Work item: Pull each line containing "Cystadenocarcinoma" out of the data and copy it.

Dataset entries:
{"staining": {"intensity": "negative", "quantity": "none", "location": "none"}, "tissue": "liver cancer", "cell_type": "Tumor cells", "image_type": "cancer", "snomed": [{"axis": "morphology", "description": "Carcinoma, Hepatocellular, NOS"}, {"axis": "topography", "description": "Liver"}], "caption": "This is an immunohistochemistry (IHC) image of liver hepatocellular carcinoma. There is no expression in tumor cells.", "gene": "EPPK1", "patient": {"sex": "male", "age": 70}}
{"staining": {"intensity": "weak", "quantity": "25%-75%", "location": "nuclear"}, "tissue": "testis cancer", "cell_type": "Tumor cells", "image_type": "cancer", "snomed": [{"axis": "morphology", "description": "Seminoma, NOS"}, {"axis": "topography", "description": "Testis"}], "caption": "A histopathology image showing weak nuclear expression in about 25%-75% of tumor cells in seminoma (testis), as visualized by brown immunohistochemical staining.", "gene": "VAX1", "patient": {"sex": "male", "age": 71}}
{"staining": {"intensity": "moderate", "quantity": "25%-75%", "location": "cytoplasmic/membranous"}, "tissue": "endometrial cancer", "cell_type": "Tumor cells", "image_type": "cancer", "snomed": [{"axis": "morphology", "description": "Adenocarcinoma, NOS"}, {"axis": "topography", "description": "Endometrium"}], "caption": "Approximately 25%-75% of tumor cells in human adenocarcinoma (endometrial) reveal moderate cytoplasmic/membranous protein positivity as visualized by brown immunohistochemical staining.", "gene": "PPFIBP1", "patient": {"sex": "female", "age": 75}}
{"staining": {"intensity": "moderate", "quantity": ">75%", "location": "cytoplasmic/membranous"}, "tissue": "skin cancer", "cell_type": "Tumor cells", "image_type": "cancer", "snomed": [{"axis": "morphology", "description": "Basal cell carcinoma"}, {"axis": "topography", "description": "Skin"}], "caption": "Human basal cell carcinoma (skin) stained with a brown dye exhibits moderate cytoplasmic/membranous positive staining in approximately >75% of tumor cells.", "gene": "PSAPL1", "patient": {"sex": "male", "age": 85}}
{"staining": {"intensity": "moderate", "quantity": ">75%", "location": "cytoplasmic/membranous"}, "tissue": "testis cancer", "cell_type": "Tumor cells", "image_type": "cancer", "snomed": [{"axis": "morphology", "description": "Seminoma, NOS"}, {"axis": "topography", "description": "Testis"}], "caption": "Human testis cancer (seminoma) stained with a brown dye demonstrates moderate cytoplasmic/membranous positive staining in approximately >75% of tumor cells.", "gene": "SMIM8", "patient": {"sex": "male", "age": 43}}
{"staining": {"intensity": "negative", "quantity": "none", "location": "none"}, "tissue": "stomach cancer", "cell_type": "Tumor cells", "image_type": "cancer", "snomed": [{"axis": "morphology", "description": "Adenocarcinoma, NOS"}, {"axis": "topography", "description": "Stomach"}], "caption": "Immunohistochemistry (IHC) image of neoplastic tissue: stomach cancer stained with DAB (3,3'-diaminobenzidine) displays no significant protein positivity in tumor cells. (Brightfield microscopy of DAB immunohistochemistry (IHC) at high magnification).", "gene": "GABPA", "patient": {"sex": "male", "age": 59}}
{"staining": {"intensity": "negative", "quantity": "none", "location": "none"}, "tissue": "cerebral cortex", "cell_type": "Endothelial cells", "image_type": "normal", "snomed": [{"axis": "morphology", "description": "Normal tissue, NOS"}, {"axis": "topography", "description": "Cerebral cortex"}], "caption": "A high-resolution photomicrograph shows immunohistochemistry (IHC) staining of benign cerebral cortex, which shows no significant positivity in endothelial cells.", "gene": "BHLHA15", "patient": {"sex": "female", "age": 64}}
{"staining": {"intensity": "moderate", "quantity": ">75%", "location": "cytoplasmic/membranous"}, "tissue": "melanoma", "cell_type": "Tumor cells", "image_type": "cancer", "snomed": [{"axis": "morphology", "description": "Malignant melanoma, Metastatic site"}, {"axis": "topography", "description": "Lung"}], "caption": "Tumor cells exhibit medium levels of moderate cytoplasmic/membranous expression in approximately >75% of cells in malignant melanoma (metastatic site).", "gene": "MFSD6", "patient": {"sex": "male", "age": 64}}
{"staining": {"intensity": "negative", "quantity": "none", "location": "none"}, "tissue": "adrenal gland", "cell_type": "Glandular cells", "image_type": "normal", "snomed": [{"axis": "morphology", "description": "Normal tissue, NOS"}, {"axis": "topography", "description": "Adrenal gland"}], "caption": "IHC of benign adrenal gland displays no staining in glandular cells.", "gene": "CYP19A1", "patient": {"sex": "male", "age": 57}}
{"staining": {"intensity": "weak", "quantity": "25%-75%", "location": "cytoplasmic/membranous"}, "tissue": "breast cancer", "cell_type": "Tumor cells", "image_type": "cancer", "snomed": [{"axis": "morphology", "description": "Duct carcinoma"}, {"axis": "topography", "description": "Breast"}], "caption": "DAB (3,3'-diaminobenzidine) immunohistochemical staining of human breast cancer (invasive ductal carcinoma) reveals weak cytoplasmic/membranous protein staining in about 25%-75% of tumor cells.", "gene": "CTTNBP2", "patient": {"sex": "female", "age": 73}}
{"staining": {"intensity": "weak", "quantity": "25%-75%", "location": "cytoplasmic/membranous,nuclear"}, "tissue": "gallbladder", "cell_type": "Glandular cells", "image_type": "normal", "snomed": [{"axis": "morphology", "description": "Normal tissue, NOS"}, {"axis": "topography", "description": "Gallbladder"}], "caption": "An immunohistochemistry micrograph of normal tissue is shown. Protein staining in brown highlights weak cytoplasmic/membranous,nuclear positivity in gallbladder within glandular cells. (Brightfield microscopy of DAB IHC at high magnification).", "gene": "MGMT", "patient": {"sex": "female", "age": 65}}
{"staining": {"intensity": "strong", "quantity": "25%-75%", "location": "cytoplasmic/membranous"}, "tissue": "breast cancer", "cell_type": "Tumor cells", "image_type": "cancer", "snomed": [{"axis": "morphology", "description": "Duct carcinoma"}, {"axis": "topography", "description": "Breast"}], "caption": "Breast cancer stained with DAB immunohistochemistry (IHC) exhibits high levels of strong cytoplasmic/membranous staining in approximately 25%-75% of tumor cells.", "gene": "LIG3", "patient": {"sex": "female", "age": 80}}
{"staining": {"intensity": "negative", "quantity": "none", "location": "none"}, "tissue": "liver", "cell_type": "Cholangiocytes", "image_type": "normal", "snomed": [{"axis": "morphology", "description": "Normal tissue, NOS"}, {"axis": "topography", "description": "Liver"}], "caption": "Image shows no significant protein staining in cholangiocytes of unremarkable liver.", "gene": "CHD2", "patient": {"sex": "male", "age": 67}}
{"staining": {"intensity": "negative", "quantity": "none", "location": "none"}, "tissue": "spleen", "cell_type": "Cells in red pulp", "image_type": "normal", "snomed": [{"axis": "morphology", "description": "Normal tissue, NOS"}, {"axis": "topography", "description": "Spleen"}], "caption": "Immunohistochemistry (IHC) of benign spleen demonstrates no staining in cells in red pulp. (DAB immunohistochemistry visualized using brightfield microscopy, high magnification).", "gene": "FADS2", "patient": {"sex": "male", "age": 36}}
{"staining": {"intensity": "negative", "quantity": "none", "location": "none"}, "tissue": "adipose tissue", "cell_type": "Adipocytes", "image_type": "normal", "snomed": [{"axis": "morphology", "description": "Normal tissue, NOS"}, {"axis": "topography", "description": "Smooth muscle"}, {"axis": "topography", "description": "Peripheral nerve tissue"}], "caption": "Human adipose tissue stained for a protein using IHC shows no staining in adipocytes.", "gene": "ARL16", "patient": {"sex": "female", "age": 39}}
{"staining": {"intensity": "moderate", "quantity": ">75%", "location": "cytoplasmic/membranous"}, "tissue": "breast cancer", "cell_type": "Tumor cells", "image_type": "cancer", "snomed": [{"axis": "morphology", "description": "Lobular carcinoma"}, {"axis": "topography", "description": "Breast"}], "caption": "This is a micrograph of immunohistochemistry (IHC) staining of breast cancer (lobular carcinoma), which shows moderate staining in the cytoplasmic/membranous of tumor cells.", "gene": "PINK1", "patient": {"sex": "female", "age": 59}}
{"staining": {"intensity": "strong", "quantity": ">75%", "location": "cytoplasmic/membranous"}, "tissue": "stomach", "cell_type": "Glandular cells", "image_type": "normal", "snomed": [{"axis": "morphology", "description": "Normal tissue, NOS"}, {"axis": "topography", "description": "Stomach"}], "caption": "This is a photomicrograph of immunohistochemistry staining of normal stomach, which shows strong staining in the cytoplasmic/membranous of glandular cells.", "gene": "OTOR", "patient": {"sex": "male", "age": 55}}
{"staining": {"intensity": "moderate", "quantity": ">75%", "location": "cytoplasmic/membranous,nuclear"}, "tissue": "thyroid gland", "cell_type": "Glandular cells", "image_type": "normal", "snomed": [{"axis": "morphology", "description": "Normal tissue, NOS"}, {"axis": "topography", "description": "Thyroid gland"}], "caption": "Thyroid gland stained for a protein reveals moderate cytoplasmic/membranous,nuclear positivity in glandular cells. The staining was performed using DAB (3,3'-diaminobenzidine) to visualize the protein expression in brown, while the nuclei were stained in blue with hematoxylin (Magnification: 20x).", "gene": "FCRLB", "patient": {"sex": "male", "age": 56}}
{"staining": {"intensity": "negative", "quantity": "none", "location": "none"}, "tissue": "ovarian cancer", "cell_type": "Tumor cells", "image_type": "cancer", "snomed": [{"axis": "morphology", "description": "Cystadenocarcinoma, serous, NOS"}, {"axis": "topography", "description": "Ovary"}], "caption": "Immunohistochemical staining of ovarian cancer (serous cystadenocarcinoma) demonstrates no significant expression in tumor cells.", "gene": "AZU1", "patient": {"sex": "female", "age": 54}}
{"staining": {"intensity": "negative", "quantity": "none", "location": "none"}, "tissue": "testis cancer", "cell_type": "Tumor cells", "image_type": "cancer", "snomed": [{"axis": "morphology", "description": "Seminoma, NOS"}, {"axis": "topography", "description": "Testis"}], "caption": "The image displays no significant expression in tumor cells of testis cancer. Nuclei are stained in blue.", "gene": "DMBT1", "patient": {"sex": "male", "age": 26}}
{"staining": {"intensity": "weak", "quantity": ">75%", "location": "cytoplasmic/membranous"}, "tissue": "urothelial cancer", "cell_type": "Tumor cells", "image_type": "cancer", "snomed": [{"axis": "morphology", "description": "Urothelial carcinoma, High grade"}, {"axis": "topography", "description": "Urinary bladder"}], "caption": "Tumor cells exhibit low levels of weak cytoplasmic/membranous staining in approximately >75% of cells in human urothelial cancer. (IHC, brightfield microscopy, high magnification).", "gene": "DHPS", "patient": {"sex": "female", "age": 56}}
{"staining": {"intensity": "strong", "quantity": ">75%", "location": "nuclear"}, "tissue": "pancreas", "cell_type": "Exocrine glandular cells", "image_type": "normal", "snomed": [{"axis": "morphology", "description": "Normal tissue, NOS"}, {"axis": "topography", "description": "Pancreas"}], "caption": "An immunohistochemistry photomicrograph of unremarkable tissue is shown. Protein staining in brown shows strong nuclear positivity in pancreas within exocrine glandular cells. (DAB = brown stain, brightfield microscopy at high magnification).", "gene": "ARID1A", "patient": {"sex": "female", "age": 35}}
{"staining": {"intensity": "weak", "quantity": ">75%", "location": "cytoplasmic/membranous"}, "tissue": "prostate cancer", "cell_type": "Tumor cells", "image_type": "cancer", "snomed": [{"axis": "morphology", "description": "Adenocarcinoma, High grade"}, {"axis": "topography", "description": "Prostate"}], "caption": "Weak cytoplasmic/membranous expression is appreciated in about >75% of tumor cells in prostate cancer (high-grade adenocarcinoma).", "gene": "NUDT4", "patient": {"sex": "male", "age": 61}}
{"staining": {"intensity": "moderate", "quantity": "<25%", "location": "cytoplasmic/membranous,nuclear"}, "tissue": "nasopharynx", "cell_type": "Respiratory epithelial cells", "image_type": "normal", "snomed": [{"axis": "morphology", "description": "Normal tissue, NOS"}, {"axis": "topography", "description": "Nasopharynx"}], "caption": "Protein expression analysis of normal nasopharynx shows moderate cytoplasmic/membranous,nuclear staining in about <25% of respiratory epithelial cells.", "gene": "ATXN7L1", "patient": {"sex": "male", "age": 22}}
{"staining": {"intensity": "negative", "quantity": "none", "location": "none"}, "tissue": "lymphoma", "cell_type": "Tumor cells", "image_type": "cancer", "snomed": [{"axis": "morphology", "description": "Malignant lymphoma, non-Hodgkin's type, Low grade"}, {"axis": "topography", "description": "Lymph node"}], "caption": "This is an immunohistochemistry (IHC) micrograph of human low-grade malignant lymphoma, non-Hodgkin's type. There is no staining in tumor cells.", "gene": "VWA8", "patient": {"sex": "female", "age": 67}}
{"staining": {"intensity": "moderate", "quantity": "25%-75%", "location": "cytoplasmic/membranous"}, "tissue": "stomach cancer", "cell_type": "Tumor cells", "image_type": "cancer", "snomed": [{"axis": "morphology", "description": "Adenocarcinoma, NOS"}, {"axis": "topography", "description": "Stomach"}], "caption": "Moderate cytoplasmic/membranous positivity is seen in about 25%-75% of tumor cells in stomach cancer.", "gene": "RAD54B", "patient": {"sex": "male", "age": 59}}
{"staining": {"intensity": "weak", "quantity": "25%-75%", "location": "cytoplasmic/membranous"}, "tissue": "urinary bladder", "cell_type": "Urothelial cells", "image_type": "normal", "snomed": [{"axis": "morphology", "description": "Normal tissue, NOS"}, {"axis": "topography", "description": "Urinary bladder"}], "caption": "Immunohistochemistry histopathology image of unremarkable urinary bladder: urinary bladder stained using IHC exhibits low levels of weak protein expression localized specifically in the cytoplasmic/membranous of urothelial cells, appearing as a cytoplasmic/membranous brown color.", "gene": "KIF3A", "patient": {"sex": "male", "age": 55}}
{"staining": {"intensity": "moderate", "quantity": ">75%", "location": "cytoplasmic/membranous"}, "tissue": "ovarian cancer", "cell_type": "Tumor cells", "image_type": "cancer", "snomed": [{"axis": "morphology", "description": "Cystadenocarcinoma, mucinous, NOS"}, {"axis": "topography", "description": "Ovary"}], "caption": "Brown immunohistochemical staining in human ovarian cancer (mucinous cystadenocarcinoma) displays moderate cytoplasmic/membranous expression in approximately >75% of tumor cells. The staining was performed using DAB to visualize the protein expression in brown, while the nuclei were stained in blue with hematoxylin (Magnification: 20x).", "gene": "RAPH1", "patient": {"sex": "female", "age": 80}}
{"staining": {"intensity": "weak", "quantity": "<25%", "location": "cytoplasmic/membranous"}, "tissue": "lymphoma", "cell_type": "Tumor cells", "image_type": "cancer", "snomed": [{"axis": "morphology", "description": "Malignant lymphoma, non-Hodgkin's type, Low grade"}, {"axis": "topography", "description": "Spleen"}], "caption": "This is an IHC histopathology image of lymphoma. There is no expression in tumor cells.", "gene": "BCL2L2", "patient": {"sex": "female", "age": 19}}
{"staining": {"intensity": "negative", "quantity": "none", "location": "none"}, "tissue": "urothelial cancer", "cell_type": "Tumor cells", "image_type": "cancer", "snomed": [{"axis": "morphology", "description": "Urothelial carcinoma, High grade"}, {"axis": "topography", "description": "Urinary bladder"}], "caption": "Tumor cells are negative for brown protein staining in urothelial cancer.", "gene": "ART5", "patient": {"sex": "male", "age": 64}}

Task response:
{"staining": {"intensity": "negative", "quantity": "none", "location": "none"}, "tissue": "ovarian cancer", "cell_type": "Tumor cells", "image_type": "cancer", "snomed": [{"axis": "morphology", "description": "Cystadenocarcinoma, serous, NOS"}, {"axis": "topography", "description": "Ovary"}], "caption": "Immunohistochemical staining of ovarian cancer (serous cystadenocarcinoma) demonstrates no significant expression in tumor cells.", "gene": "AZU1", "patient": {"sex": "female", "age": 54}}
{"staining": {"intensity": "moderate", "quantity": ">75%", "location": "cytoplasmic/membranous"}, "tissue": "ovarian cancer", "cell_type": "Tumor cells", "image_type": "cancer", "snomed": [{"axis": "morphology", "description": "Cystadenocarcinoma, mucinous, NOS"}, {"axis": "topography", "description": "Ovary"}], "caption": "Brown immunohistochemical staining in human ovarian cancer (mucinous cystadenocarcinoma) displays moderate cytoplasmic/membranous expression in approximately >75% of tumor cells. The staining was performed using DAB to visualize the protein expression in brown, while the nuclei were stained in blue with hematoxylin (Magnification: 20x).", "gene": "RAPH1", "patient": {"sex": "female", "age": 80}}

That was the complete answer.